The group, which includes retail luminaries Lowe's, The Gap, Target and Nike, came together to fight “increasingly sophisticated methods of attack” employed by cyber criminals, Sandy Kennedy, president of RILA, said in a statement sent by email correspondence to  

“Retailers place extremely high priority on finding solutions to combat cyber attacks and protect customers,” Kennedy noted, adding that “the R-CISC is a comprehensive resource for retailers to receive and share threat information, advance leading practices and develop research relevant to fighting cyber crimes.”

What emerged from the alliance of retailers, cyber experts and government entities is a three-pronged R-CISC that includes a Retail Information Sharing and Analysis Center (Retail-ISAC) for identifying real-time threats and sharing actionable information to lessen the impact and risk of cyber attacks. Another component, covers education and training for the retail community on the best practices for sharing information sharing and guarding against cyber criminals. The final prong is research, which includes collaborating with academia to generate research on potential threats and emerging technologies to mitigate and thwart them.

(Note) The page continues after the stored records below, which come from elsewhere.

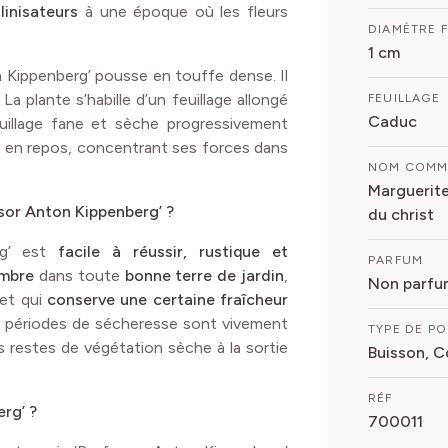
linisateurs
à une époque où les fleurs
DIAMÈTRE 
1 cm
on Kippenberg’ pousse en touffe dense. Il
La plante s’habille d’un feuillage allongé
FEUILLAGE
Caduc
feuillage fane et sèche progressivement
rs en repos, concentrant ses forces dans
NOM COM
Marguerite
sor Anton Kippenberg’ ?
du christ
rg’ est
facile à réussir,
rustique et
PARFUM
mbre
dans toute
bonne terre de jardin
,
Non parfu
 et qui
conserve une certaine fraîcheur
en périodes de sécheresse sont vivement
TYPE DE P
s restes de végétation sèche à la sortie
Buisson, C
RÉF
erg’ ?
700011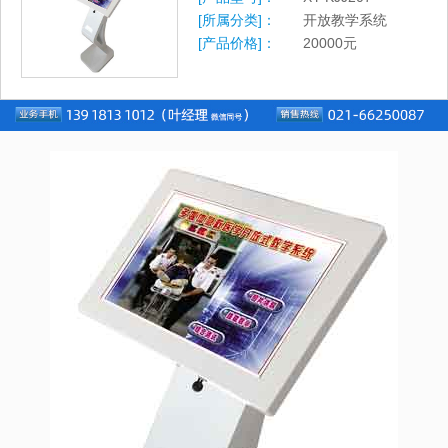
[所属分类]：
开放教学系统
[产品价格]：
20000
元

Saying he was “extremely impressed” by the commitment of RILA and its members to best practices as well as the thoroughness of their information-gathering, Steven Chabinsky, general counsel and chief risk officer of CrowdStrike and former deputy assistant director of the FBI's Cyber Division, told SCMagazine in Thursday email correspondence, the group took the “most important first step” months ago by “getting a critical mass of the retail industry to commit to spending valuable time and resources on confronting this problem.”

Equally as important, the retailers were able to overcome any concerns that they may have had about revealing competitive information.

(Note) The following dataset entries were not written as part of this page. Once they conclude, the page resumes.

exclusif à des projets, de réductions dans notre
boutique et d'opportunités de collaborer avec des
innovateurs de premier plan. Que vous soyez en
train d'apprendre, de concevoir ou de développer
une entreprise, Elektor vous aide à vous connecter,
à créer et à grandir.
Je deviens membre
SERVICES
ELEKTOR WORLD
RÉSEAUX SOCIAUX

“Some [companies] don't want their competitors to know that they have vulnerabilities, unless they have a sense that everyone has the same vulnerabilities, because they don't want to look weak,” Chabinsky said. “Other companies might not want to share a solution if they think it gives them an advantage as being the strongest.”  

In addition, “there is always a trust aspect regarding what is shared and how confidentiality will be maintained. All of these things lead to sharing, but the question is to what level of detail?” added James Mobley, president and CEO of Neohapsis, in a statement sent to in a Thursday email correspondence. But he noted that sharing “ given the potential impact of cascading cyber-attacks, is much more important than staying a half step ahead of a competitor by limiting the flow of critical security information.”

And, once companies acclimate to working together and “have good protocols in place to anonymize the sources of certain information and when appropriate to give credit to those who provide helpful information, those barriers break down,” Chabinsky said.

The Federal Trade Commission (FTC) and Justice Department recently made it much easier for companies to share threat information, without raising antitrust concerns. “So that's not a stumbling block here,” Chabinsky said.

[An earlier version of this story incorrectly stated Steven Chabinsky's title and misattributed a quote from him].